AIM OF THE EXERCISE —
The records that follow are to be given again exactly.

RECORDS TO PROCESS —
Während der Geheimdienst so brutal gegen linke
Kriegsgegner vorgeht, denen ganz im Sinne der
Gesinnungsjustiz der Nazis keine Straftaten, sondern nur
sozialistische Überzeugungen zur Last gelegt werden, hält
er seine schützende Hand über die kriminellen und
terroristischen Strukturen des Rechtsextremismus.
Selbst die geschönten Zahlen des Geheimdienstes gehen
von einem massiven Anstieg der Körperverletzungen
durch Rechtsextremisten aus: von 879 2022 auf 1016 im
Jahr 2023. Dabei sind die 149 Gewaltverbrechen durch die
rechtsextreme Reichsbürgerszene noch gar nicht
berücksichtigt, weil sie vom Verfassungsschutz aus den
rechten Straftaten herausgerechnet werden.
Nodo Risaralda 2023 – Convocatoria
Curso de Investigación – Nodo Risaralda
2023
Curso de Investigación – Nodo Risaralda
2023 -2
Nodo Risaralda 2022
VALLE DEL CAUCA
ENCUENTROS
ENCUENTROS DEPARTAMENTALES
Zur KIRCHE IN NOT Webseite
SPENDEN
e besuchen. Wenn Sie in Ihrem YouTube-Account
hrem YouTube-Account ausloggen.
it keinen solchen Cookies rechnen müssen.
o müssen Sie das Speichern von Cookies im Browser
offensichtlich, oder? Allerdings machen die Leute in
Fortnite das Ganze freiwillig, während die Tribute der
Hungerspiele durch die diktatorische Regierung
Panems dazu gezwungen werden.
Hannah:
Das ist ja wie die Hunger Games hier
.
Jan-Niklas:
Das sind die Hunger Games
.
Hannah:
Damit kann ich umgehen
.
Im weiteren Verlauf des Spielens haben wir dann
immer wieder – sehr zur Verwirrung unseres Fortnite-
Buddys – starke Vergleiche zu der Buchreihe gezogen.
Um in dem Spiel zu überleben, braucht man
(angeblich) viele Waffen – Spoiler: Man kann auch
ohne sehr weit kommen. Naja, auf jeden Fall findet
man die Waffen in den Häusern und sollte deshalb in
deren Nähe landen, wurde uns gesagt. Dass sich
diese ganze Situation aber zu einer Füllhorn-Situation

EXERCISE RESULT —
Während der Geheimdienst so brutal gegen linke
Kriegsgegner vorgeht, denen ganz im Sinne der
Gesinnungsjustiz der Nazis keine Straftaten, sondern nur
sozialistische Überzeugungen zur Last gelegt werden, hält
er seine schützende Hand über die kriminellen und
terroristischen Strukturen des Rechtsextremismus.
Selbst die geschönten Zahlen des Geheimdienstes gehen
von einem massiven Anstieg der Körperverletzungen
durch Rechtsextremisten aus: von 879 2022 auf 1016 im
Jahr 2023. Dabei sind die 149 Gewaltverbrechen durch die
rechtsextreme Reichsbürgerszene noch gar nicht
berücksichtigt, weil sie vom Verfassungsschutz aus den
rechten Straftaten herausgerechnet werden.
Nodo Risaralda 2023 – Convocatoria
Curso de Investigación – Nodo Risaralda
2023
Curso de Investigación – Nodo Risaralda
2023 -2
Nodo Risaralda 2022
VALLE DEL CAUCA
ENCUENTROS
ENCUENTROS DEPARTAMENTALES
Zur KIRCHE IN NOT Webseite
SPENDEN
e besuchen. Wenn Sie in Ihrem YouTube-Account
hrem YouTube-Account ausloggen.
it keinen solchen Cookies rechnen müssen.
o müssen Sie das Speichern von Cookies im Browser
offensichtlich, oder? Allerdings machen die Leute in
Fortnite das Ganze freiwillig, während die Tribute der
Hungerspiele durch die diktatorische Regierung
Panems dazu gezwungen werden.
Hannah:
Das ist ja wie die Hunger Games hier
.
Jan-Niklas:
Das sind die Hunger Games
.
Hannah:
Damit kann ich umgehen
.
Im weiteren Verlauf des Spielens haben wir dann
immer wieder – sehr zur Verwirrung unseres Fortnite-
Buddys – starke Vergleiche zu der Buchreihe gezogen.
Um in dem Spiel zu überleben, braucht man
(angeblich) viele Waffen – Spoiler: Man kann auch
ohne sehr weit kommen. Naja, auf jeden Fall findet
man die Waffen in den Häusern und sollte deshalb in
deren Nähe landen, wurde uns gesagt. Dass sich
diese ganze Situation aber zu einer Füllhorn-Situation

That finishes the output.